* _Goal of the exercise_: Please sift through the listing below and pull out every line that contains the word "parola", treating uppercase and lowercase letters as different.

*** Opening of Data ***

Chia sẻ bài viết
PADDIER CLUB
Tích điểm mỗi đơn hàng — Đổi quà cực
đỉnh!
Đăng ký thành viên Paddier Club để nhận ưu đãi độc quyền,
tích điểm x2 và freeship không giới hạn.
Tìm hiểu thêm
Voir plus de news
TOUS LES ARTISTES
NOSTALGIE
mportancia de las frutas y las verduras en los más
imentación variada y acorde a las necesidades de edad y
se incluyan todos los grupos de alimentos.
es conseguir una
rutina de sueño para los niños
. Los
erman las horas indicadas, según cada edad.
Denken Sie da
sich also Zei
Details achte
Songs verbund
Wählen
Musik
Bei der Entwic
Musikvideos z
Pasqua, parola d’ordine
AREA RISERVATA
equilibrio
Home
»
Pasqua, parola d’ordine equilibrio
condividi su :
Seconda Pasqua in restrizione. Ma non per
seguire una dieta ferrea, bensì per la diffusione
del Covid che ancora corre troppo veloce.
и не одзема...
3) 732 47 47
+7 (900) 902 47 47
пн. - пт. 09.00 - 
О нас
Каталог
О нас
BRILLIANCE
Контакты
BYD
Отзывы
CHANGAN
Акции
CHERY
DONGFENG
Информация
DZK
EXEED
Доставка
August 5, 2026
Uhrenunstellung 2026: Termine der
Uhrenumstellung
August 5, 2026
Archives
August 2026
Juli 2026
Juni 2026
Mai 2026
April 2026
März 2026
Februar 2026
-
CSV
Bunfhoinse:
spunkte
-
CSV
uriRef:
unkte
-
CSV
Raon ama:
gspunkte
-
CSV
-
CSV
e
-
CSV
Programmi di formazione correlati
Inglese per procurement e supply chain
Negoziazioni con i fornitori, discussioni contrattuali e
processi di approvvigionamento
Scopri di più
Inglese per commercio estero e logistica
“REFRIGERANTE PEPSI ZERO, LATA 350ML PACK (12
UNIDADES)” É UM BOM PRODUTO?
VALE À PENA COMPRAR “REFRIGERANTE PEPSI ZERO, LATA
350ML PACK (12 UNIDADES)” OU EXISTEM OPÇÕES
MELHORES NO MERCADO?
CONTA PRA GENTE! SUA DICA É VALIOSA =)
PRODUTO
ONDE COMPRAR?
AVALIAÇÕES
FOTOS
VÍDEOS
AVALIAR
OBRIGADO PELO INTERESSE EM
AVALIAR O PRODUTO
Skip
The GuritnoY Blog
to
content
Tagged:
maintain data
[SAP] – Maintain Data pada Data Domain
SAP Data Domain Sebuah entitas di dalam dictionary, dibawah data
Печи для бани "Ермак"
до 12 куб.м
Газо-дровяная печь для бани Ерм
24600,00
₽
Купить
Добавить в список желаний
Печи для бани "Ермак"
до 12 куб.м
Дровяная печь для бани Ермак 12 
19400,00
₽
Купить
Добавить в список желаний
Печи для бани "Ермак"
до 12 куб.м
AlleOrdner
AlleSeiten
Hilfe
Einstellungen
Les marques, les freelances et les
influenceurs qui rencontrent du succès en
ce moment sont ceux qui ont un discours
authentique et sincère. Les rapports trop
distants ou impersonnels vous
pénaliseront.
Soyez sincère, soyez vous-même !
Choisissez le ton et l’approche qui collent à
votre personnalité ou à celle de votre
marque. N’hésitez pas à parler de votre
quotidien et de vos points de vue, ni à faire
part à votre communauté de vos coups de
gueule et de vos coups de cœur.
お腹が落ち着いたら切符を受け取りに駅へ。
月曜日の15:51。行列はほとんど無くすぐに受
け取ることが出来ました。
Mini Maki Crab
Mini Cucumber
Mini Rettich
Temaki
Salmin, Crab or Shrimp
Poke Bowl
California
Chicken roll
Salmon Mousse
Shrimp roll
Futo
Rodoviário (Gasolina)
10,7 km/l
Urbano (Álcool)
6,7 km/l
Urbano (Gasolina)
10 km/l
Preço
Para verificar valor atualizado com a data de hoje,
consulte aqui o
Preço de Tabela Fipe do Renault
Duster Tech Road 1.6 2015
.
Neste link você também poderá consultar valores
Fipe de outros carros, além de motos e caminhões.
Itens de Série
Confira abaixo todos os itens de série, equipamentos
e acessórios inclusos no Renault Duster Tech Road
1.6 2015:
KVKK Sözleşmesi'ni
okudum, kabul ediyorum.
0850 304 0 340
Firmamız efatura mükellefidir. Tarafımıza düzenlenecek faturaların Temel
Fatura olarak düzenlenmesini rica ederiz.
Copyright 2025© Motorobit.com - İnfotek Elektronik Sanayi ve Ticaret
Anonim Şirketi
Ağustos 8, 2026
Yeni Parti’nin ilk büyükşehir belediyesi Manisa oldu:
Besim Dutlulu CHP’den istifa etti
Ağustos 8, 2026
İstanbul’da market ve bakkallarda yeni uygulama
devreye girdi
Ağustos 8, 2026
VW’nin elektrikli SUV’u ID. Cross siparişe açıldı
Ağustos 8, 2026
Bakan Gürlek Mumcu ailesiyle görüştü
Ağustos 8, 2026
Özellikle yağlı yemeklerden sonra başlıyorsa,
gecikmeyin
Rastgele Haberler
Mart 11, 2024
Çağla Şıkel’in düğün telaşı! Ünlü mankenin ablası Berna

*** Close of Data ***

* _Solution to this problem_:
Pasqua, parola d’ordine
Pasqua, parola d’ordine equilibrio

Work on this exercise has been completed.